Tomaso Pettazzi critica Padrin e Bortoluzzi per aver citato la Nature Restoration Law a favore della rimozione delle dighe, definendola una contraddizione per un territorio dipendente dall’idroelettrico. Sottolinea l’incoerenza politica e l’interesse della comunità bellunese nelle concessioni future.
LA LETTERA
Il presidente della Provincia Padrin, intervenendo sulla diatriba tra Bellunesi e Trentini con il Consorzio di bonifica Brenta riguardo la eventuale diga di Vanoi, fa riferimento alla Nature Restoration Law europea dello scorso 2024 per il ripristino degli habitat degradati e dice: ”Perché costruire sbarramenti nuovi se la UE ci chiede di eliminare quelli esistenti?”. Altrettanto esplicito il consigliere delegato al demanio pubblico, Massimo Bortoluzzi:” Due punti sono particolarmente indicativi del nostro caso: rimuovere le barriere longitudinali e laterali, quali argini e dighe”. Siamo d’accordo che sia giusto ripristinare gli ambiti degradati e il minimo deflusso vitale dei fiumi, ma che questo comporti come logica conseguenza “l’eliminazione delle dighe” è una perversione del pensiero. Detto poi da amministratori di un territorio che basa una parte dei suoi proventi economici sulla produzione idroelettrica, è una contraddizione di termini che lascia di stucco.

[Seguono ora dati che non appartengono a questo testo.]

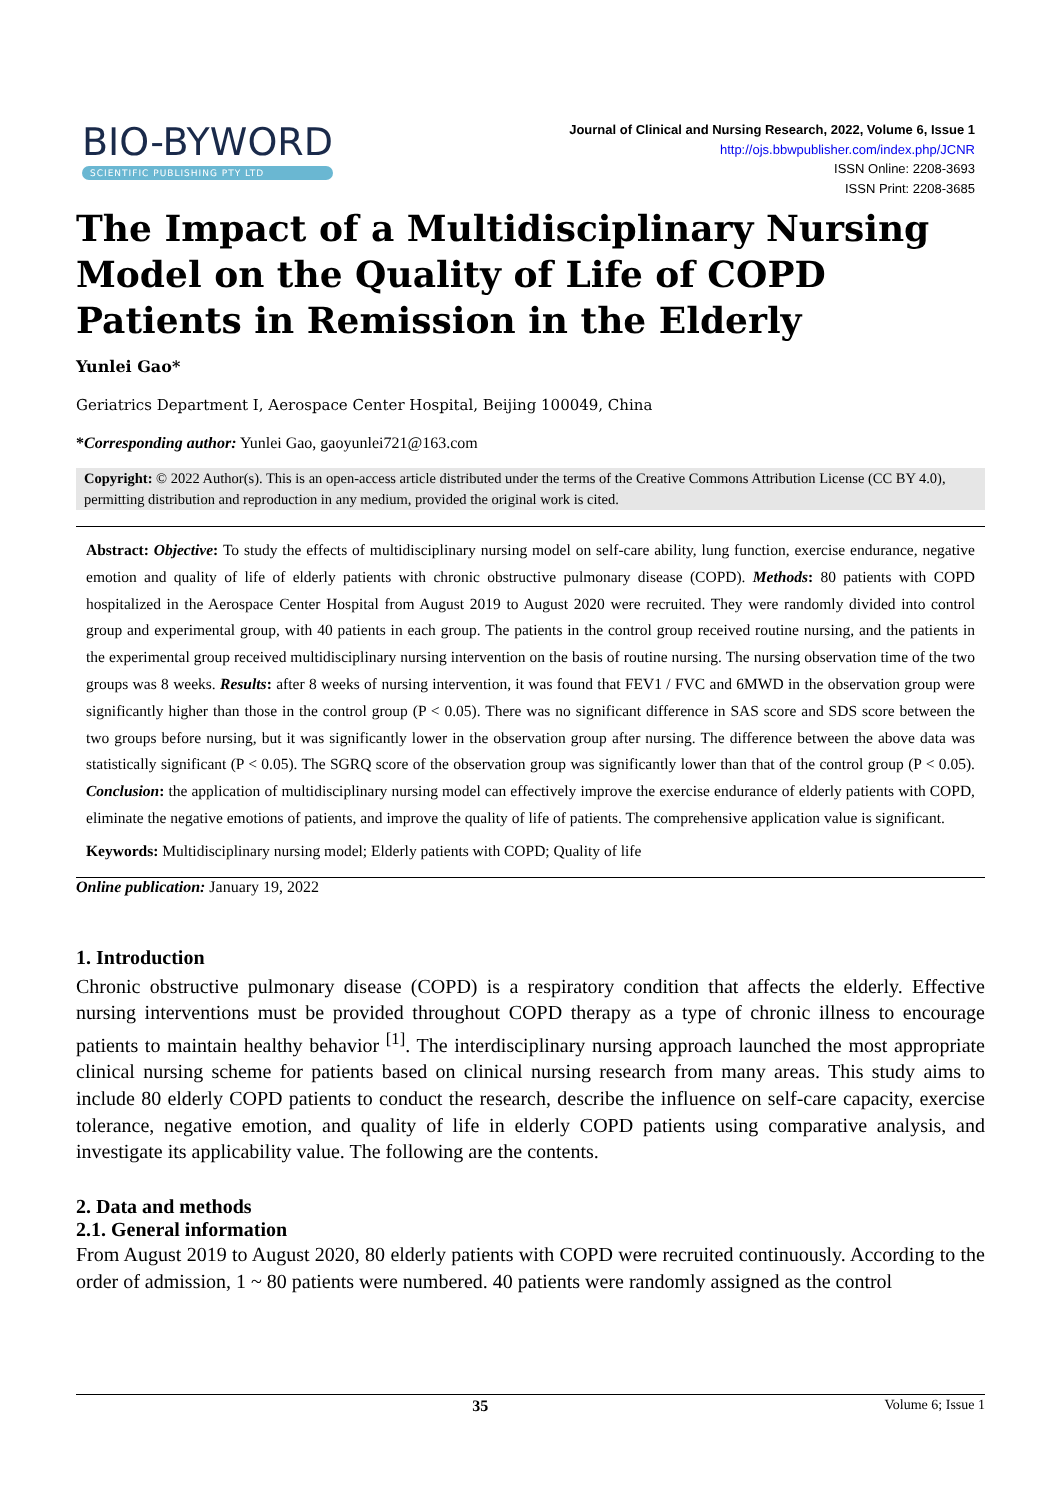BIO-BYWORD
SCIENTIFIC PUBLISHING PTY LTD
Journal of Clinical and Nursing Research, 2022, Volume 6, Issue 1
http://ojs.bbwpublisher.com/index.php/JCNR
ISSN Online: 2208-3693
ISSN Print: 2208-3685
The Impact of a Multidisciplinary Nursing Model on the Quality of Life of COPD Patients in Remission in the Elderly
Yunlei Gao*
Geriatrics Department I, Aerospace Center Hospital, Beijing 100049, China
*Corresponding author: Yunlei Gao, gaoyunlei721@163.com
Copyright: © 2022 Author(s). This is an open-access article distributed under the terms of the Creative Commons Attribution License (CC BY 4.0), permitting distribution and reproduction in any medium, provided the original work is cited.
Abstract: Objective: To study the effects of multidisciplinary nursing model on self-care ability, lung function, exercise endurance, negative emotion and quality of life of elderly patients with chronic obstructive pulmonary disease (COPD). Methods: 80 patients with COPD hospitalized in the Aerospace Center Hospital from August 2019 to August 2020 were recruited. They were randomly divided into control group and experimental group, with 40 patients in each group. The patients in the control group received routine nursing, and the patients in the experimental group received multidisciplinary nursing intervention on the basis of routine nursing. The nursing observation time of the two groups was 8 weeks. Results: after 8 weeks of nursing intervention, it was found that FEV1 / FVC and 6MWD in the observation group were significantly higher than those in the control group (P < 0.05). There was no significant difference in SAS score and SDS score between the two groups before nursing, but it was significantly lower in the observation group after nursing. The difference between the above data was statistically significant (P < 0.05). The SGRQ score of the observation group was significantly lower than that of the control group (P < 0.05). Conclusion: the application of multidisciplinary nursing model can effectively improve the exercise endurance of elderly patients with COPD, eliminate the negative emotions of patients, and improve the quality of life of patients. The comprehensive application value is significant.
Keywords: Multidisciplinary nursing model; Elderly patients with COPD; Quality of life
Online publication: January 19, 2022
1. Introduction
Chronic obstructive pulmonary disease (COPD) is a respiratory condition that affects the elderly. Effective nursing interventions must be provided throughout COPD therapy as a type of chronic illness to encourage patients to maintain healthy behavior <sup>[1]</sup>. The interdisciplinary nursing approach launched the most appropriate clinical nursing scheme for patients based on clinical nursing research from many areas. This study aims to include 80 elderly COPD patients to conduct the research, describe the influence on self-care capacity, exercise tolerance, negative emotion, and quality of life in elderly COPD patients using comparative analysis, and investigate its applicability value. The following are the contents.
2. Data and methods
2.1. General information
From August 2019 to August 2020, 80 elderly patients with COPD were recruited continuously. According to the order of admission, 1 ~ 80 patients were numbered. 40 patients were randomly assigned as the control
35 Volume 6; Issue 1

Amministratori che non molto tempo fa s’erano sgolati per ottenere una trentina scarsa di milioni per le concessioni idroelettriche secondarie. Se pensiamo inoltre che una parte dell’opinione pubblica bellunese sta pensando a partecipare entro il 2029 alle aste per l’aggiudicazione delle maggiori concessioni idroelettriche in scadenza (affare da centinaia di milioni di € annui), operazione che rientrerebbe a pieno titolo nella ricerca di una vera Autonomia Bellunese, mi fa chiedere a questi signori se ultimamente siano stati morsi da una tarantola.